MN Kohl stores to be acquired by competitor: report

MINNEAPOLIS — Department store giant Kohl’s has been offered an acquisition deal by rival JCPenney for a whopping $8.6 billion, according to a New York Post report.

Simon Property and Brookfield Asset Management, which both helped JCPenney emerge from bankruptcy in 2020, reportedly offered $68 per share to acquire the Wisconsin-based retailer.

The JCPenney and Kohl brands will remain separate, a source told The Post, with plans to streamline operations, merge IT systems and cut costs. All private clothing should be made by the same brand, depending on the outlet.

The bidders aim to reduce costs by $1 billion over the next three years, according to the report.

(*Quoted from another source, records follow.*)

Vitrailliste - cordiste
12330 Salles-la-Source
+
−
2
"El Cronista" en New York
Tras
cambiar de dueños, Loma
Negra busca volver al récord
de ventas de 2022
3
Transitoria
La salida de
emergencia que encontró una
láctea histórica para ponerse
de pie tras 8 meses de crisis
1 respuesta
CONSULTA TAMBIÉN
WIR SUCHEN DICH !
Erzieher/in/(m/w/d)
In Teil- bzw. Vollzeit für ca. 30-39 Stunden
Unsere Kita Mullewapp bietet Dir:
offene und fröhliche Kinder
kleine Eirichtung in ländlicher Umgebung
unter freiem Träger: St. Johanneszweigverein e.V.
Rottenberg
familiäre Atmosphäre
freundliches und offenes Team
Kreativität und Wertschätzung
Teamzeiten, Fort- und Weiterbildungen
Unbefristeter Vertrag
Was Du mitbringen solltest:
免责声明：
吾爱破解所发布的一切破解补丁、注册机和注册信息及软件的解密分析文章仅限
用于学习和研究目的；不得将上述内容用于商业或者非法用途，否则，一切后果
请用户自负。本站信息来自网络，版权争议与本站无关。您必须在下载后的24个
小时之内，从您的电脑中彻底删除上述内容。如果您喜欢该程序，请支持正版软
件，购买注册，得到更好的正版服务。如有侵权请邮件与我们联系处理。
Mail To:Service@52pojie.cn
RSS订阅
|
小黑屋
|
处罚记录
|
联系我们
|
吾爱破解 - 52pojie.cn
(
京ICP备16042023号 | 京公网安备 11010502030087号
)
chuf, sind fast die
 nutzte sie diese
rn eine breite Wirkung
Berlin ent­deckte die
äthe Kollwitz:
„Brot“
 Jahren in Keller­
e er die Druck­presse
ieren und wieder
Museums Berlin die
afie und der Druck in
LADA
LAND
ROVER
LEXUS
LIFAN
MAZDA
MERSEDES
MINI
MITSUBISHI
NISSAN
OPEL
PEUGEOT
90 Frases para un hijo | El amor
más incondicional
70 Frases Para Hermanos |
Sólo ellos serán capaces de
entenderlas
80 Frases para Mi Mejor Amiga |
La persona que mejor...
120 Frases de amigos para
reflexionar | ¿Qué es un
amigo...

If completed, the sale would negate plans to integrate more Sephora locations into Kohl stores. It’s not immediately clear what the fate of existing Sephora counters in Minnesota will be.

The partnership with the beauty brand, which aimed to “attract new, younger customers” to Kohl’s department stores, began in 2020, with the two companies planning to open 12 more Garden State beauty counters this year. 850 Sephora stores inside Kohl stores are expected to open by 2023.

Other interested bidders have included Saks Fifth Avenue parent company Hudson’s Bay, as well as private equity firms Sycamore Partners and Leonard Green & Partners, according to the New York Post.

Goldman Sachs was reportedly introduced to facilitate the potential sale process, according to the report.

There are 28 Kohl locations in Minnesota, compared to about a dozen JCPenney stores in the state.